The same arguments apply whether you are negotiating rescheduling and cancellation terms or liability planning horizons in vendor managed inventory situations. The only difference is with VMI programs you have fewer options to manage the potential liability as the Supplier is stocking completed products. That’s when the issue of whether the product is custom or standard is key. If its custom, you own the liability up to the planning horizon. If the product is standard and the demand isn’t there, the message should be that as demand changes the Supplier needs to manage the risk by redeploying the inventory rather than expect the Buyer to purchase those products.

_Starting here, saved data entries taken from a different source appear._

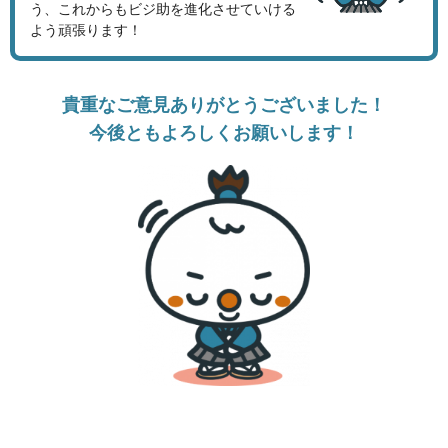
う、これからもビジ助を進化させていける
よう頑張ります！
貴重なご意見ありがとうございました！
今後ともよろしくお願いします！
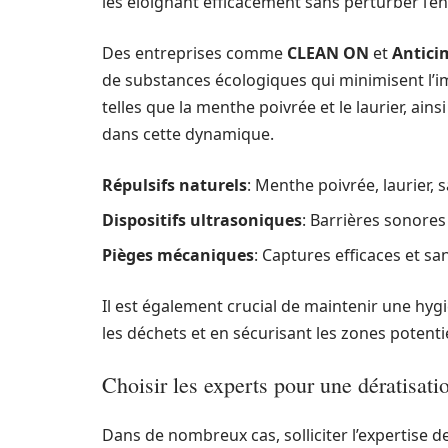
les éloignant efficacement sans perturber l’
Des entreprises comme
CLEAN ON
et
Antici
de substances écologiques qui minimisent l’im
telles que la menthe poivrée et le laurier, ain
dans cette dynamique.
Répulsifs naturels
: Menthe poivrée, laurier, 
Dispositifs ultrasoniques
: Barrières sonore
Pièges mécaniques
: Captures efficaces et s
Il est également crucial de maintenir une hy
les déchets et en sécurisant les zones potenti
Choisir les experts pour une dératisati
Dans de nombreux cas, solliciter l’expertise 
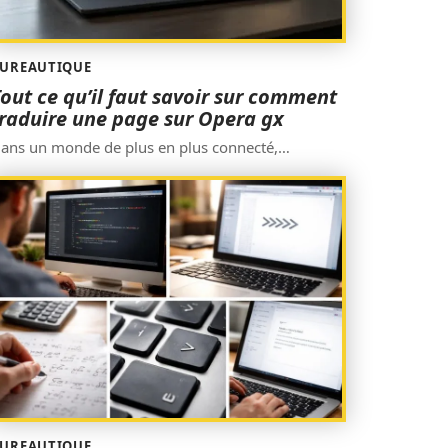
UREAUTIQUE
out ce qu’il faut savoir sur comment
raduire une page sur Opera gx
ans un monde de plus en plus connecté,
…
UREAUTIQUE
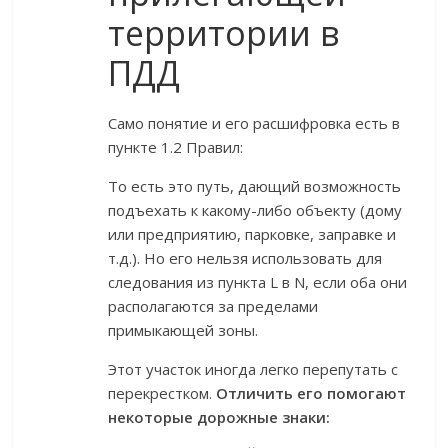
территории в
ПДД
Само понятие и его расшифровка есть в
пункте 1.2 Правил:
То есть это путь, дающий возможность
подъехать к какому-либо объекту (дому
или предприятию, парковке, заправке и
т.д.). Но его нельзя использовать для
следования из пункта L в N, если оба они
располагаются за пределами
примыкающей зоны.
Этот участок иногда легко перепутать с
перекрестком.
Отличить его помогают
некоторые дорожные знаки:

The negotiation of lead time, rescheduling, cancellation rights and charges and liability under VMI is best done by questioning and negotiating each element that makes it up the lead time. For each of materials as a minimum you would ask:
- Is the item custom or unique?
- Is it common with other Supplier products?
- What is the lead-time?
- What flexibility does the Supplier have with their suppliers
For the Manufacturing process you would ask for:
- A breakdown of all the tasks and durations in the manufacture.
- Where they are done.
- Any transit times involved
- Whether the processes are standard or unique to the product
- At what point in the process does a custom or unique product become custom or unique.
- Is it possible to stop production and restart it at some point in the future?
- At what point or points?
- Would there be a production cost impact to do that?
- Would there be a quality impact?
- What percentage of the Product cost would be involved at those points?
In negotiating the flexibility for services with is primarily to either suspend or cancel the service that also is best done by questioning and negotiating each element that makes it up the lead-time to complete the service. As a minimum you would ask for:
- A listing to the major tasks to be performed and duration.
- A critical path schedule for performing the work that shows when each task is scheduled to be performed, what that task is dependent upon and the tasks that are dependent upon the completion of that task.
- In services the risk to the Supplier is not inventory, its labor cost. Some questions you may want to ask are:
- Are the tasks being performed by their own employees or by contractors
i. If there is mix, what is the percentage of mix?
ii. If they are being performed by contractors, what are their obligations regarding cancellation of the work?
- For work performed by their employees, is being performed by dedicated staff or by individual assignments from a common support pool (e.g. redeployment of dedicated staff could take longer)?
- If they are dedicated staff, how long would it take to re-deploy them?
i. Can they be use for other work?
ii. Can they replace contractors on existing work?